• [Information supplied]

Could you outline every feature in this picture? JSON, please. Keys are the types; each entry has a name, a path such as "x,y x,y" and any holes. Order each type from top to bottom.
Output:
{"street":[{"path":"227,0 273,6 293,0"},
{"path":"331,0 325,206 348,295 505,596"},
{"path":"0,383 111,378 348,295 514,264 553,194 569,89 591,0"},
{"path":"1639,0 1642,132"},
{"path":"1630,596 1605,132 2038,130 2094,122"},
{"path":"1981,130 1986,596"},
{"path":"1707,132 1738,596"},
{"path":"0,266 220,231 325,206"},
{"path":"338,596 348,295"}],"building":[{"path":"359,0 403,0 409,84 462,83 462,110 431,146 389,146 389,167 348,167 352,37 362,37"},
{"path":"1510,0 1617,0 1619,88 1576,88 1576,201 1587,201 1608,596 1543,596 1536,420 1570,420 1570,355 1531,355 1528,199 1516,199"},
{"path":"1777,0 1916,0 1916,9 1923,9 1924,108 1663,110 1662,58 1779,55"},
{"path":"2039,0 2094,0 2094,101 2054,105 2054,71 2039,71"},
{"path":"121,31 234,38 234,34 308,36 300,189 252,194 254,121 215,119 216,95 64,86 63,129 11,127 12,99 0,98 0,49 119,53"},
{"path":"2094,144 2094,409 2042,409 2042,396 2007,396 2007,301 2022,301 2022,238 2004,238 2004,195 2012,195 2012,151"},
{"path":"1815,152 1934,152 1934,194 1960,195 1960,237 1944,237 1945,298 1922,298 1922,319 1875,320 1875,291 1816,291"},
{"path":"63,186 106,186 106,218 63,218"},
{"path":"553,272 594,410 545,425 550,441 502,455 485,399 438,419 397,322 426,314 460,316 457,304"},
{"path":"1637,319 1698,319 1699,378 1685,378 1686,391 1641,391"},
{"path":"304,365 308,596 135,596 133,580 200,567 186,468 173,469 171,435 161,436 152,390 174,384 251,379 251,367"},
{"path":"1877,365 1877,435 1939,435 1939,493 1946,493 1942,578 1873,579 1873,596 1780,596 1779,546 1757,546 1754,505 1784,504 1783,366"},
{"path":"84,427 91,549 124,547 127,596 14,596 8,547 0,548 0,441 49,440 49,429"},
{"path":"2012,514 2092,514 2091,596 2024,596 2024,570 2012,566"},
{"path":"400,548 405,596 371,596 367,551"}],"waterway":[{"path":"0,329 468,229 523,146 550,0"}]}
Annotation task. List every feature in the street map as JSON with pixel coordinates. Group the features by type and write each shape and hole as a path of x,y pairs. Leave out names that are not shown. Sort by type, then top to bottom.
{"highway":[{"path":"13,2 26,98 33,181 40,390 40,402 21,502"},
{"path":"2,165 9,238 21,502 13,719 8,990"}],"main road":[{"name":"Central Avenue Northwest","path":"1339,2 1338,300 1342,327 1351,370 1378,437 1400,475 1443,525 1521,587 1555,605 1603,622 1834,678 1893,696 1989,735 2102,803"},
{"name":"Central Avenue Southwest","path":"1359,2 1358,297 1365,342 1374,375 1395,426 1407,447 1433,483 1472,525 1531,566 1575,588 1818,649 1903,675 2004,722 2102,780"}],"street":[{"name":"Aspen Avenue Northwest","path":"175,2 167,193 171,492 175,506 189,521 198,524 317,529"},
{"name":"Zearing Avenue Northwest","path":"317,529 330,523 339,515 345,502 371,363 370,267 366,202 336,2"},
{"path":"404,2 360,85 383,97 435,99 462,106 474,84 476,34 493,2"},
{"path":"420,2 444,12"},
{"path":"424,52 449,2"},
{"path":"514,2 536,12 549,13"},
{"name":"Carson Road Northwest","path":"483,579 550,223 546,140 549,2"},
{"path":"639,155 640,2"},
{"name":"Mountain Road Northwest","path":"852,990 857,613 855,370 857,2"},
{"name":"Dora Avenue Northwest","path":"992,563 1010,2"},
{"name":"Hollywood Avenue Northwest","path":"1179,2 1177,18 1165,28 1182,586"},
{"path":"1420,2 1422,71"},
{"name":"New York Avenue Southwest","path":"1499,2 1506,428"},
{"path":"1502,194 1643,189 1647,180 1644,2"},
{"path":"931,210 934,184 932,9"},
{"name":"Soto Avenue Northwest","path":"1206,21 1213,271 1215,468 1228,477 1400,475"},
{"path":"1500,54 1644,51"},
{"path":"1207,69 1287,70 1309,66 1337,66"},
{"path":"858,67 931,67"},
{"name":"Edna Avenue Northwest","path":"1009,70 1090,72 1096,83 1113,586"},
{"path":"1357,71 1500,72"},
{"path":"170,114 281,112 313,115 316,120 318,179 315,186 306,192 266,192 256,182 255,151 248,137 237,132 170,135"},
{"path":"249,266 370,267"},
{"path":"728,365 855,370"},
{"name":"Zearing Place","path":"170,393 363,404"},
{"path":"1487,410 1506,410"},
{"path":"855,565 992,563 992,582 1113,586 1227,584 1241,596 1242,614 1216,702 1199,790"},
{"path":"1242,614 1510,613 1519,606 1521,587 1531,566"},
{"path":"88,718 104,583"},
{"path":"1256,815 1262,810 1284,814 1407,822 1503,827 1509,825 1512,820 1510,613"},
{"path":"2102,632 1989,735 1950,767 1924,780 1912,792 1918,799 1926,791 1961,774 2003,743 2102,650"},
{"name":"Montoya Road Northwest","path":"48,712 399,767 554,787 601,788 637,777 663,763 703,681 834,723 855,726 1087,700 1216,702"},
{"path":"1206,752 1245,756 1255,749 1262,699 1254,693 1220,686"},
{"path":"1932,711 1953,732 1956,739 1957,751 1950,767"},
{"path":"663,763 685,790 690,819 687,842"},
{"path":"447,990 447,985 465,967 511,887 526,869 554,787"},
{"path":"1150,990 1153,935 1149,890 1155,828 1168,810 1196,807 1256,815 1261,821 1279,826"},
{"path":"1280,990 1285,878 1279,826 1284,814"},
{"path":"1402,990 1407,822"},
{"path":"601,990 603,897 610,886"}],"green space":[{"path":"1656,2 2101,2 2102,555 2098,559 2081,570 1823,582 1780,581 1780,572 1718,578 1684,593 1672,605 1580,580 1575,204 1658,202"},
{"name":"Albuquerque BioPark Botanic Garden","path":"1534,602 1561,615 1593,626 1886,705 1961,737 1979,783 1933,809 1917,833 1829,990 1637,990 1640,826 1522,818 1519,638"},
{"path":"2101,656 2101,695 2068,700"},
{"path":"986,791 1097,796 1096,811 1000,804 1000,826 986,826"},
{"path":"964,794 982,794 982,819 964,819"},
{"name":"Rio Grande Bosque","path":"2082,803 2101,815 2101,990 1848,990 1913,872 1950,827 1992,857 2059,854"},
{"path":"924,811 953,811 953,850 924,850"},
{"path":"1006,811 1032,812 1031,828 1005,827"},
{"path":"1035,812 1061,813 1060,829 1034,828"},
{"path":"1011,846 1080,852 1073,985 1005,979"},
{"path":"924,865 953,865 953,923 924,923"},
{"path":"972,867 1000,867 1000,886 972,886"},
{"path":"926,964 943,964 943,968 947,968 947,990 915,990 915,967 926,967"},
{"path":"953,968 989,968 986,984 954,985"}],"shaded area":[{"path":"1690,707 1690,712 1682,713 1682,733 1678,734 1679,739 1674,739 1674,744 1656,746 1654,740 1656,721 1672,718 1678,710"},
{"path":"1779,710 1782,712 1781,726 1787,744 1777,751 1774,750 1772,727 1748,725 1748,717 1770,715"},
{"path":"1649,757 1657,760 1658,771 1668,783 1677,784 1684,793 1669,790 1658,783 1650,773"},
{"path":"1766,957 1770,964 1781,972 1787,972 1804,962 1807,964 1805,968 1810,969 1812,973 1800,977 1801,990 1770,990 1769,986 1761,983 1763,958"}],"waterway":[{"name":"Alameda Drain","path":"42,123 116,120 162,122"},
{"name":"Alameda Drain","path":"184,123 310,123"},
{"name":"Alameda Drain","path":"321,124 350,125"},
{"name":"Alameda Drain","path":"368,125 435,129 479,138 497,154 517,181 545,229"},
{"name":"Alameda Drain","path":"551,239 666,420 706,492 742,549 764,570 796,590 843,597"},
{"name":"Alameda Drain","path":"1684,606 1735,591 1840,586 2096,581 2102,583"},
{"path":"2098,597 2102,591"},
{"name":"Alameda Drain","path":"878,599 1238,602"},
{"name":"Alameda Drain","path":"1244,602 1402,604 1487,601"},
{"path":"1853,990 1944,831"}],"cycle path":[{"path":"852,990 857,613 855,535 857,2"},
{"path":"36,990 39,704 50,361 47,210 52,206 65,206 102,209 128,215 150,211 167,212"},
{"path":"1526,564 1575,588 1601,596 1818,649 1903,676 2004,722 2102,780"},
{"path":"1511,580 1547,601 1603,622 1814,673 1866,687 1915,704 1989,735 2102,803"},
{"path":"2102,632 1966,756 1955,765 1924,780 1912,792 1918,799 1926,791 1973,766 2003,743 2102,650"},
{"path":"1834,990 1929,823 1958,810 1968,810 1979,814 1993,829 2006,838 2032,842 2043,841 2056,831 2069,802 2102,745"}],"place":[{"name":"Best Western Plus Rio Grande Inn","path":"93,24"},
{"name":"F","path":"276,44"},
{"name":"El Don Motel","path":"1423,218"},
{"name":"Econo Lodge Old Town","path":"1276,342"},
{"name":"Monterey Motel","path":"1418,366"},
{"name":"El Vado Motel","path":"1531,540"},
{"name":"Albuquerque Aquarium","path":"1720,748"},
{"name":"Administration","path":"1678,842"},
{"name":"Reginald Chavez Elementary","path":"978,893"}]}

• [Work to complete] Count lines above containing "every" and report only the total.

• [Response to this task] 2